• WHAT THE TASK ASKS: Rewrite the lines from the one containing "Asist Nedir? Bir" through the one containing "Nije vas ostavio zato što niste bile dovoljno" as a numbered list, omitting any blank lines.

• EXERCISE INPUTS:
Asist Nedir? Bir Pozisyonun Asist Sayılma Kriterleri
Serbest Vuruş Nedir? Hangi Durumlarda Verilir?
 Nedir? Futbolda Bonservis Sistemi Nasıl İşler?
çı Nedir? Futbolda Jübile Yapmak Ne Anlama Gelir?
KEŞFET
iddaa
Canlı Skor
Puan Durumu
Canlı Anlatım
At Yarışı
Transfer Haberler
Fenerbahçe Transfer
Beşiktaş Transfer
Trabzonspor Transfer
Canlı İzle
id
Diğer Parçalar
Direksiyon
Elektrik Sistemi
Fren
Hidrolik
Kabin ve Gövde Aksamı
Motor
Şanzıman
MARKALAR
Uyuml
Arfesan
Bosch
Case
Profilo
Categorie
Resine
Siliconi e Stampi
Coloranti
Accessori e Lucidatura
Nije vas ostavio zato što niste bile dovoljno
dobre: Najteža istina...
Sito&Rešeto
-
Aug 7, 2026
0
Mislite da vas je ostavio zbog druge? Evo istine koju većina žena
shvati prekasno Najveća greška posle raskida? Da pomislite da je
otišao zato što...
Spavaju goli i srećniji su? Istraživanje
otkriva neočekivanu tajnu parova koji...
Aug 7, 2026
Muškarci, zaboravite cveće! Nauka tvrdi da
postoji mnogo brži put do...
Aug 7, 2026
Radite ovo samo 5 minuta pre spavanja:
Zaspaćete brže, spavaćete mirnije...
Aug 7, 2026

--

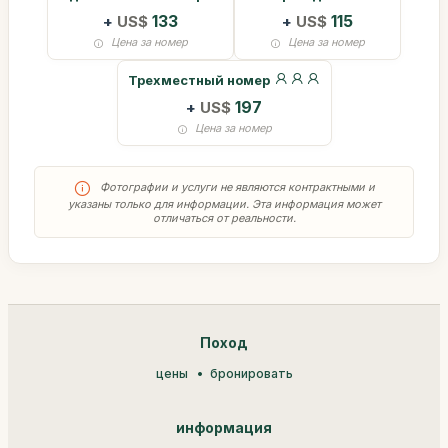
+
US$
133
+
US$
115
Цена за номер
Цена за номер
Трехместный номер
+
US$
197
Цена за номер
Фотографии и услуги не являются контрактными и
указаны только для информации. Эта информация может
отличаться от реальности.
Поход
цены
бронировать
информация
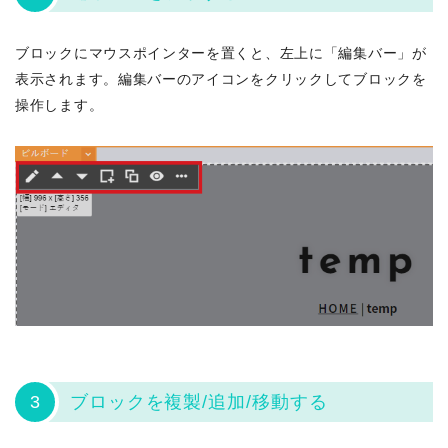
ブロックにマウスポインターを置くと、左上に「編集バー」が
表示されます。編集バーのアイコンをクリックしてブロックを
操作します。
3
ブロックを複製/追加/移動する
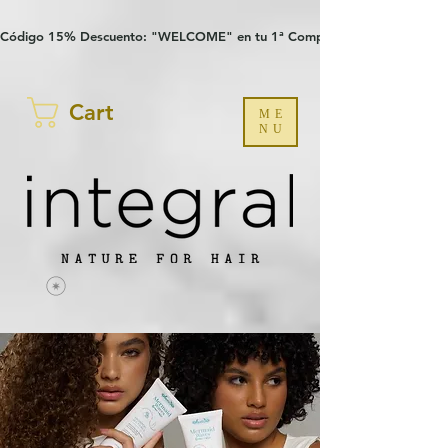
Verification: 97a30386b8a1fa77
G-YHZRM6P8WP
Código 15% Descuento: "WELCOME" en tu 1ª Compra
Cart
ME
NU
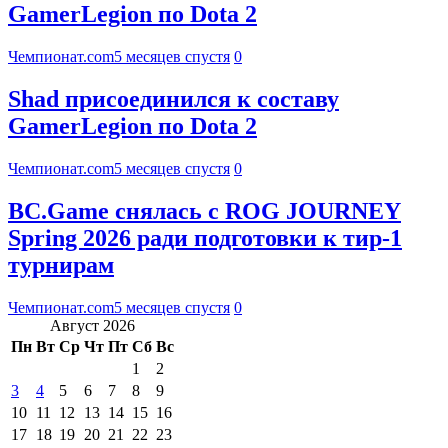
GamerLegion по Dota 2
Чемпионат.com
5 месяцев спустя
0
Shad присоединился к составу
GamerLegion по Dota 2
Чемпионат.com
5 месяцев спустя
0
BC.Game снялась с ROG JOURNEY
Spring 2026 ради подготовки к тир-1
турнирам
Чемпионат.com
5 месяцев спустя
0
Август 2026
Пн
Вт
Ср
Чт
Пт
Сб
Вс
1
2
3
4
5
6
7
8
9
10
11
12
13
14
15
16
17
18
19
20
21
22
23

• SOLUTION TO THIS PROBLEM:
1. Asist Nedir? Bir Pozisyonun Asist Sayılma Kriterleri
2. Serbest Vuruş Nedir? Hangi Durumlarda Verilir?
3.  Nedir? Futbolda Bonservis Sistemi Nasıl İşler?
4. çı Nedir? Futbolda Jübile Yapmak Ne Anlama Gelir?
5. KEŞFET
6. iddaa
7. Canlı Skor
8. Puan Durumu
9. Canlı Anlatım
10. At Yarışı
11. Transfer Haberler
12. Fenerbahçe Transfer
13. Beşiktaş Transfer
14. Trabzonspor Transfer
15. Canlı İzle
16. id
17. Diğer Parçalar
18. Direksiyon
19. Elektrik Sistemi
20. Fren
21. Hidrolik
22. Kabin ve Gövde Aksamı
23. Motor
24. Şanzıman
25. MARKALAR
26. Uyuml
27. Arfesan
28. Bosch
29. Case
30. Profilo
31. Categorie
32. Resine
33. Siliconi e Stampi
34. Coloranti
35. Accessori e Lucidatura
36. Nije vas ostavio zato što niste bile dovoljno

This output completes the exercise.